Donque confessa il suo fallo e diffetto
      Come nulla non intende e vol iocare.
      C. Hor su non più gliè tua questo è lo effetto
Timbreo in fin gliè sua, non contrastare.
      Ma per chiarirvi tutti il vechio è quivi
      Che non sapendo faravi imparare.
D. Il vechio non è in numer de gli vivi
      Anci è cosa insensata e scemimorta.
      C. Scemimorta anci è in numer de gli divi
Deh dimmi ovedi tu persona accorta
      Che gioven sia se non è carca de anni
      Che ogni excellentia il tempo seco porta.
K. Caballin, per mia fé tu ci usi inganni.

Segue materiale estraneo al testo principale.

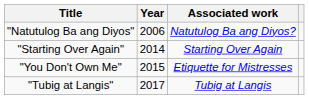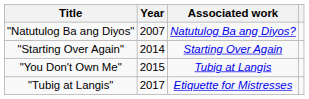"Natutulog Ba ang Diyos" | Year: 2006 -> 2007
"You Don't Own Me" | Associated work: Etiquette for Mistresses -> Tubig at Langis
"Tubig at Langis" | Associated work: Tubig at Langis -> Etiquette for Mistresses
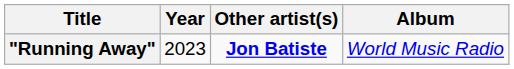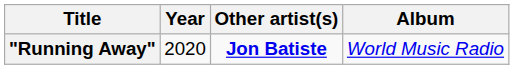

      C. Come inganni non sai chel tempo è quello
      Chel tutto vince e dona gaudio e affanni
Sì che non contrastar, chel non è bello
      Conoscendo haver perso, che ogni modo
      Se perdi, non gli va se non lo anello.

For people not familiar enough with old Italian writing, I fear that searching unknown words in the dictionary will not be as useful as normal, because of the unusual spellings of most words (just as an example: “anci” instead of “anzi”). However, I have kept the text as faithful as possible to the original writing; just have allowed myself to 1) insert missing accent marks at the end of words, 2) add most of the punctuation marks, 3) distinguish letters u and v, both printed here with u, as in ancient texts, 4) use C for Caballino, K for Castalio, D for Delio, and T for Timbreo.

The article refers to an older research to the text of Notturno Napolitano by Franco Pratesi in 1988.